DAFTAR TUGAS:
A: Menurut kisah Leman dan Tuk Batin, apa yang dicurigai Tuk Batin sebagai penyebab penyakit Leman?
B: Lanjutkan kisah Leman dan Tuk Batin dari kalimat terakhirnya.

──────── KUTIPAN TEKS

SUARA MENJERIT DI BALIK GELAPNYA PANGGUNG. Musik mengiringi rasa sakit yang diderita Leman. Meronta dan meringis kesakitan.  Perlahan-lahan cahaya menerangi panggung. Tuk Batin sedang melakukan ritual di dalam tempat berbentuk segi empat dengan tampah berisi wadah yang terbut dari tanah didalamnya. Bau kemenyan memenuhi sekitar panggung sembari hadirnya Tuk Batin.

Lampu menyinari ruangan, tampak jelas Tuk Batin sedang duduk sila, menggerakkan tangannya memutar di atas tampah  dan membaca mantera. Seorang menggunakan jubah hitam menari mengelilingi tempat laki-laki itu duduk. Musik dengan tempo cepat ikut menegangkan suasana.

Tuk Batin, orang yang cukup disegani di Desa. Masih memegang teguh adat istiadat yang sudah turun temurun dari leluhur. Ia mengobati Leman, seorang pemuda desa mengidap penyakit yang tidak diketahui penyebabnya.

Setelah melakukan ritual, Tuk Batin pergi mendatangi kediaman Mak Icun—Ibu Leman yang sedang duduk termenung di tangga rumah panggungnya.Tuk Batin mengeluh sudah tak bisa lagi menyembuhkan Leman. Segala upaya sudah dilakukan namun anak wanita itu tak kunjung sembuh dari sakitnya.

Tuk Batin mulai curiga ada sesuatu yang terjadi pada Leman. Penyakit Leman tak wajar. Ia curiga Leman sudah melanggar pantang larang yang dibuat oleh leluhur atau pun melanggar aturan adat yang ada di kampung mereka. Tetapi, Mak Icun tak mengerti dengan kecurigaan yang diucap Tuk Batin.

Tuk Batin bilang ke Mak Icun, kalau Leman mau mengakui kesalahannya, mungkin Leman dapat sembuh “Apa yang kita lakukan saat ini ibarat membakar air mengharapkan abunya,” ujar Tuk Batin dengan nada yang meninggi.

Mak Icun tambah sedih. Perempuan yang sudah bungkuk itu terus menangis sembari memaksa Leman mengakui kesalahan yang telah diperbuatnya.

Tap..tap… tap. Bunyi langkah kaki berjalan terdengar. Dua orang berjalan mengendap-endap dengan tubuh ditutupi kain sarung. Satu orang berbadan kecil pendek dan satu orang lagi berbadan besar tinggi, mereka bertingkah layaknya maling yang sedang mengintai target.

Di depan rumah Mak Icun mereka berdebat. Amir bertubuh kecil, berhenti lalu membuka sarung. Ia memukul Parman, orang bertubuh besar, seraya menjerit. Ia kesal karena sudah berjalan mengendap-endap cukup lama, tapi tak juga sampai di tempat yang dituju temannya itu.

────────────────
──────── DAFTAR DATA

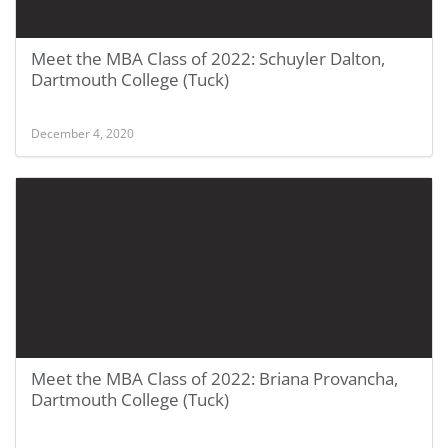
Meet the MBA Class of 2022: Schuyler Dalton,
Dartmouth College (Tuck)
December 4, 2020
Meet the MBA Class of 2022: Briana Provancha,
Dartmouth College (Tuck)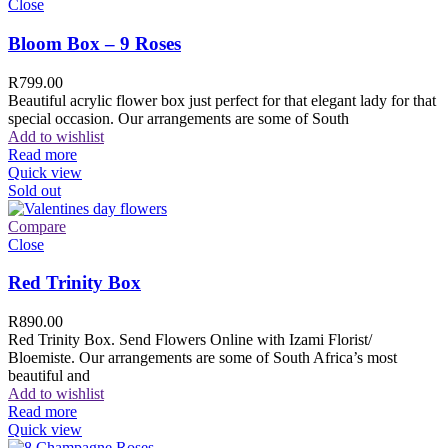
Close
Bloom Box – 9 Roses
R
799.00
Beautiful acrylic flower box just perfect for that elegant lady for that
special occasion. Our arrangements are some of South
Add to wishlist
Read more
Quick view
Sold out
Compare
Close
Red Trinity Box
R
890.00
Red Trinity Box. Send Flowers Online with Izami Florist/
Bloemiste. Our arrangements are some of South Africa’s most
beautiful and
Add to wishlist
Read more
Quick view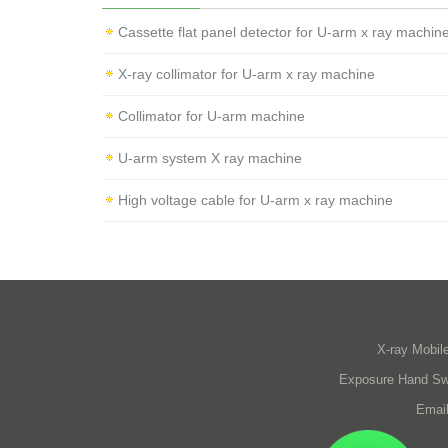
Cassette flat panel detector for U-arm x ray machin
X-ray collimator for U-arm x ray machine
Collimator for U-arm machine
U-arm system X ray machine
High voltage cable for U-arm x ray machine
X-ray Mobil
Exposure Hand Sw
Emai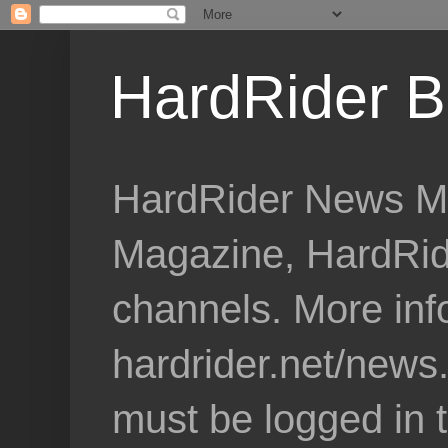
HardRider B
HardRider News Me
Magazine, HardRid
channels. More inf
hardrider.net/news
must be logged in 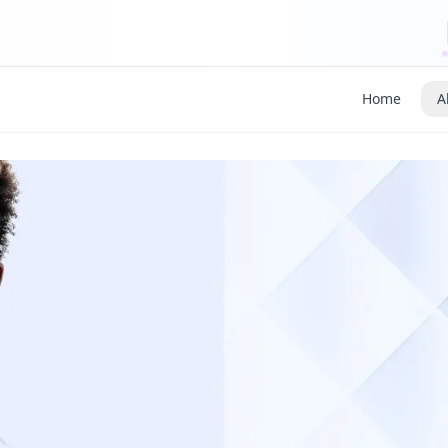
Home
A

────────────────

JAWABAN:
A: Tuk Batin curiga Leman sudah melanggar pantang larang yang dibuat oleh leluhur atau melanggar aturan adat di kampung mereka.

B:
Parman mengajak Amir pergi ke rumah seorang gadis di kampung mereka. Ia berniat melakukan ritual membibit. Namun, belum sampai di rumah sang pujaan hati, Amir sudah kesal dan terjadi adu mulut antara mereka berdua.

Parman mulai gelisah karena mereka membuat keributan tepat di depan rumah Mak Icun. Parman dengar Leman meronta kesakitan ia mengira Leman disiksa Mak Icun. “Menyiksa kepala hotak kau, tau aku lagi. Leman itu sakit. Tuk Batin kehabisan akal untuk mengobatinya,” kata  Amir. Mereka terus berdebat sampai Parman menunjukkan rumah sang pujaan hati dan mengajak Amir untuk mulai melempar batu ke rumah wanita itu.

Amir dan Parman memulai ritual membibit yang dilakukan tengah malam dengan cara melemparkan batu ke arah rumah wanita yang diinginkan. Perempuan itu bernama Rudiah.

Parman melemparkan batu pertama, tapi tak ada respon dari Rudiah. Batu kedua, Rudiah tak bergeming. Parman mulai putus asa dan berteriak menyuruh Rudiah membuka pintu rumahnya. Dengan tegas Amir memberikan saran agar Parman melemparkan batu lagi, “mana tau Rudiah mau membuka pintu dan menerima cintamu.”

Dengan penuh semangat dan percaya diri Parman melemparkan batu ketiga dengan harapan Rudiah mau membuka pintu dan menerima cintanya. Ia sampai menyiapkan segala ikrar jika Rudiah menerimanya.

Setelah batu dilempar, Amir dan Parman melongok ke rumah Rudiah tapi yang mereka dapatkan malah Rudiah menyiram mereka dengan air dan mengusir karena sudah larut malam. Ia menganggap Parman hanya mengganggu tidur. Alasan Rudiah menolak pinangan Parman karena ia tak ingin memikirkan jodoh dulu, fokus ke pekerjaan saja.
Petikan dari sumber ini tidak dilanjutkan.